The proof is in two steps

• Prove the Poly Hales-Jewett Theorem (henceforth Poly HJ). (This proof is not elementary.)
  
• Prove Gen Poly VDW from Poly HJ.
  (This part was elementary.)
  

There is a purely combinatorial proof of the Gen Poly VDW theorem, though it is not stated in the literature:

• Walters has a combinatorial proof of the Poly Hales Jewitt Theorem in the paper of his mentioned above.
  
  
• As noted above, Bergelson and Leibman showed how to get from the Poly HJ Theorem to the Gen Poly VDW Theorem.
  

Coda 1:
Green and Tao proved that the set of primes has arbitrarily long arithmetic progressions.

More recently, Tao and Ziegler: have shown the following:

For any $p_1,\ldots, p_k \in Z[x]$ such that $(\forall i)[p_i(0)=0]$, there exists $a,d\in Z$, $d\ne 0$, such that

$a, a+p_1(d), a+p_2(d), \cdots a+p_k(d)$ are all prime

Coda 2:
The Maryland Math Olympiad is in two parts.
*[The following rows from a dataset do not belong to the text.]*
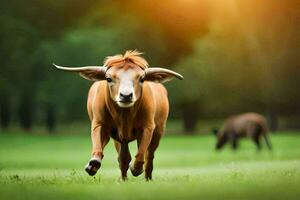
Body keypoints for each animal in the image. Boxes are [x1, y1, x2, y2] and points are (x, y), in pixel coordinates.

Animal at [53, 49, 183, 180]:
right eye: (108, 78)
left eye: (142, 78)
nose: (126, 95)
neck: (124, 116)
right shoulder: (100, 124)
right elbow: (100, 146)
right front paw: (93, 164)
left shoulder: (147, 127)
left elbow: (141, 153)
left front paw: (135, 168)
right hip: (119, 139)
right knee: (123, 158)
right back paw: (122, 178)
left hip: (158, 131)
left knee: (149, 155)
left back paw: (147, 178)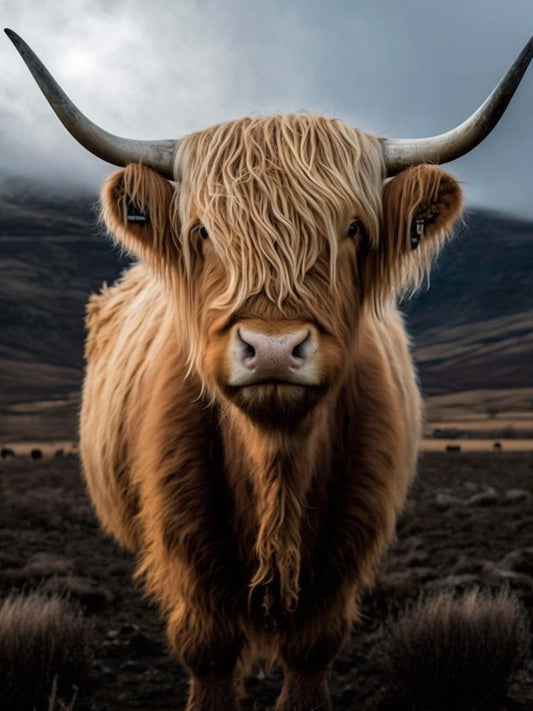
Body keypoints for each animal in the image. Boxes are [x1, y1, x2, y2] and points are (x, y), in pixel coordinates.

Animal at [7, 29, 532, 711]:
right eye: (203, 231)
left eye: (353, 228)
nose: (275, 348)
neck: (275, 466)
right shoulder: (187, 561)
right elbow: (209, 657)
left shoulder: (343, 562)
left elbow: (310, 656)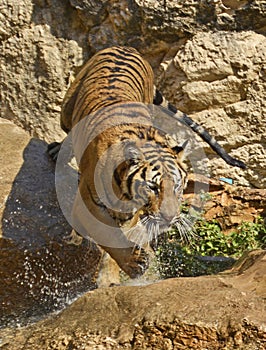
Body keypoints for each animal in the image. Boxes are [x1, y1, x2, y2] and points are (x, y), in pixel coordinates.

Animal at [47, 45, 245, 278]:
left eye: (177, 186)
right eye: (153, 187)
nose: (169, 218)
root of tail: (127, 47)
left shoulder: (130, 212)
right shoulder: (89, 201)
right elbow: (107, 233)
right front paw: (135, 264)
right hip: (67, 107)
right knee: (67, 127)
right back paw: (57, 150)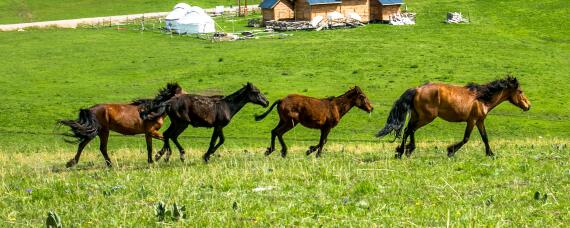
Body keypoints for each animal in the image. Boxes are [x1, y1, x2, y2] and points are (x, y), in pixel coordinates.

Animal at [378, 76, 528, 159]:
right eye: (520, 91)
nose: (528, 105)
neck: (481, 98)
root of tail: (417, 89)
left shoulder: (480, 121)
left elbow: (485, 138)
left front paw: (490, 154)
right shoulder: (472, 120)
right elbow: (466, 138)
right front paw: (450, 151)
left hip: (417, 116)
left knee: (408, 130)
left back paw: (404, 151)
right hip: (427, 117)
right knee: (409, 130)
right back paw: (403, 152)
Part I is 25 multiple choice questions (but some are quite hard). If you do well on part I then you can take part II which is 5 problems that need proof. We try to number the problems in order of difficulty. I placed the following problem on the 2006 High School Maryland Math Olympiad, as problem 5:

Let $COL$ be a 3-coloring of $\{1,\ldots,2006\}$. Show that there exists $x,y$ such that $COL(x)=COL(y)$ and $|x-y|$ is a square.
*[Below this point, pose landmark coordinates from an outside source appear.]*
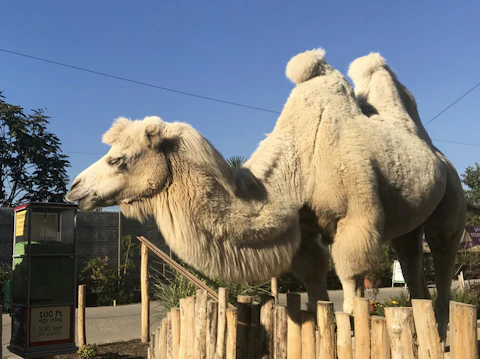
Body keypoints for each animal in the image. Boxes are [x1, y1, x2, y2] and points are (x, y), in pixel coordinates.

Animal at [65, 46, 478, 342]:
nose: (75, 188)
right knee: (414, 272)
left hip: (450, 205)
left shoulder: (356, 219)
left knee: (443, 266)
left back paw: (443, 337)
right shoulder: (305, 232)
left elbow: (350, 288)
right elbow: (317, 290)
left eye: (118, 159)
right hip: (408, 225)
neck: (298, 168)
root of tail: (441, 160)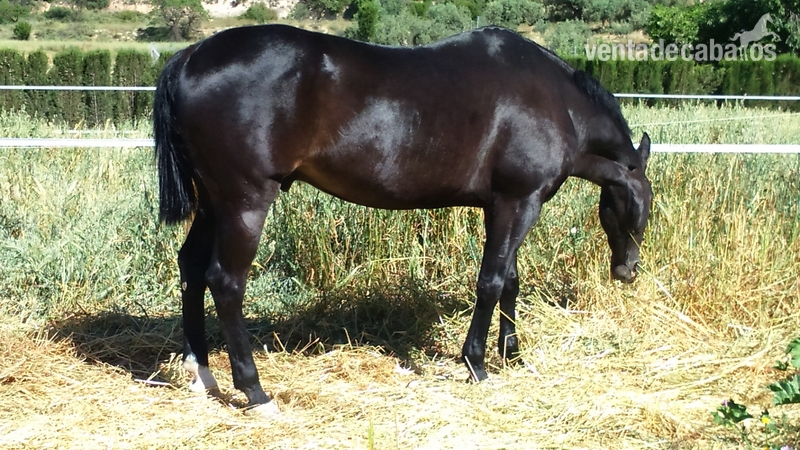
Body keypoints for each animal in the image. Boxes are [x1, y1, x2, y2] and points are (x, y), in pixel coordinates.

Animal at [153, 24, 653, 412]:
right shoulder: (519, 202)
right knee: (225, 282)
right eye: (644, 205)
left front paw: (511, 355)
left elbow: (509, 281)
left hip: (212, 202)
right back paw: (254, 391)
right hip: (244, 202)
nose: (628, 270)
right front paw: (477, 363)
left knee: (191, 267)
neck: (553, 99)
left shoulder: (504, 205)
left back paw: (202, 373)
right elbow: (491, 282)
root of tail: (191, 56)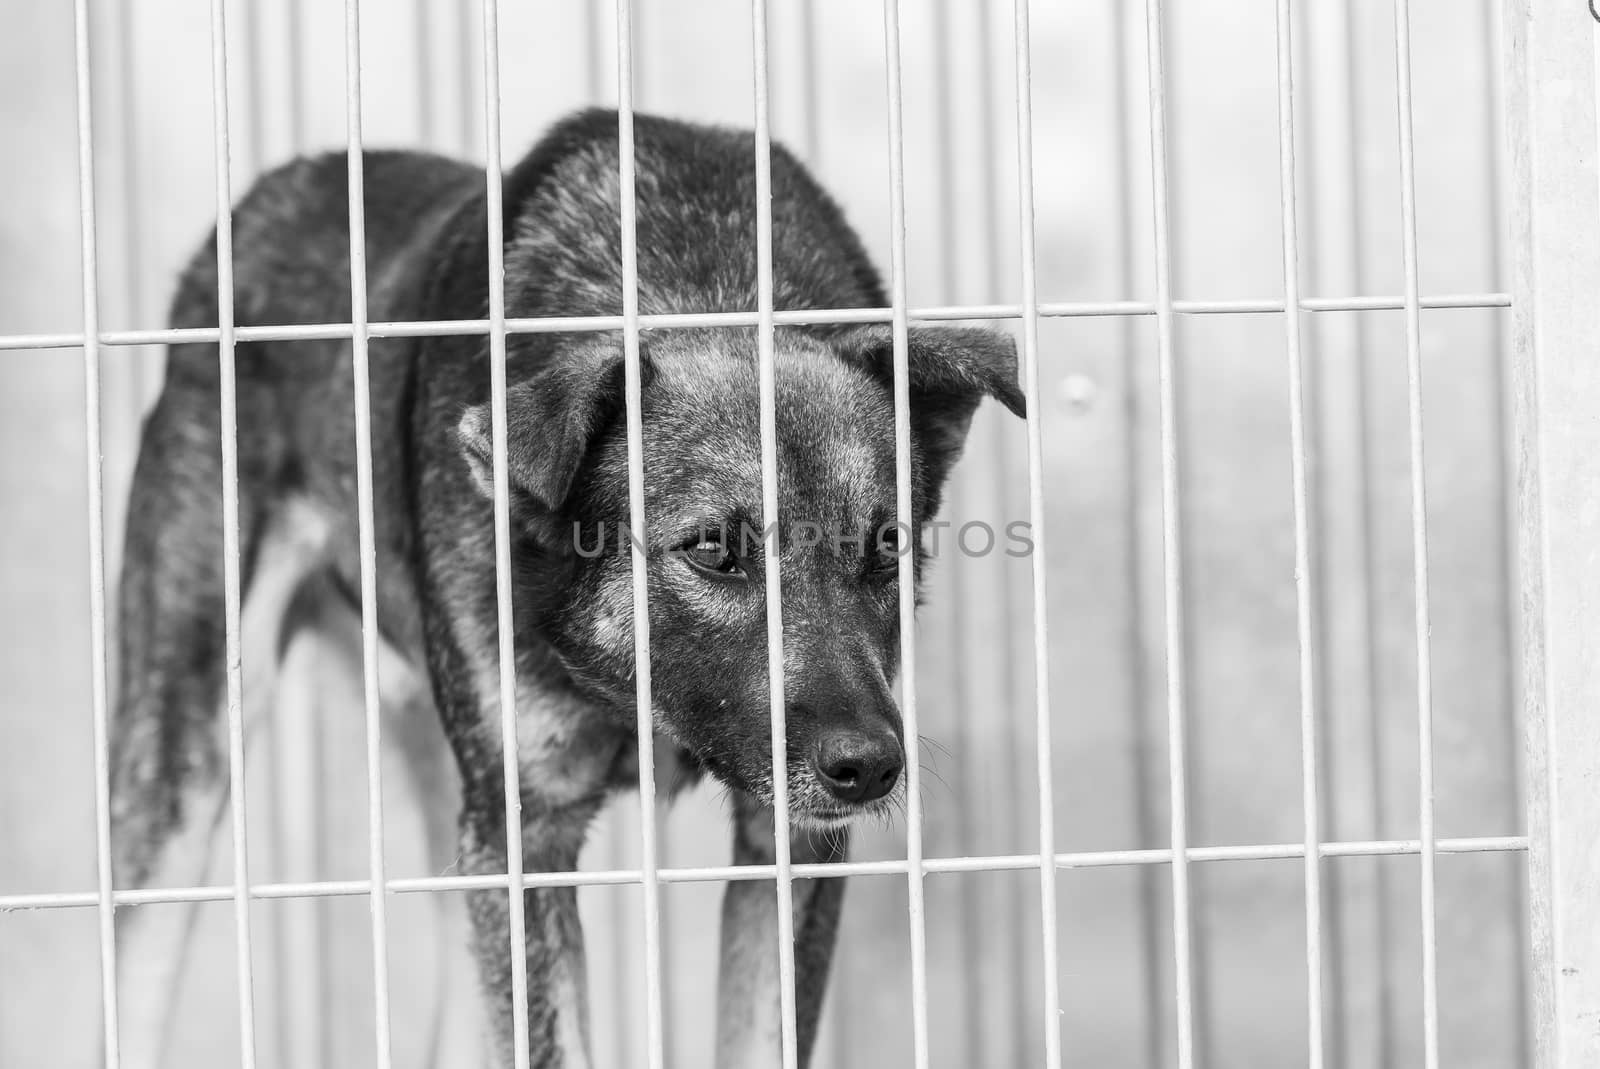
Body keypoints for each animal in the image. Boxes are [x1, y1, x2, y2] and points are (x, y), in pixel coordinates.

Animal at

Of the 240 students who took the exam around 180 tried this one. Of those 5 got it right and 10 got partial credit. The proof I had in mind (which is the one the students used who got it right) is not a scaled down version of the proof of the poly VDW. I leave it to the reader to see if they can prove this.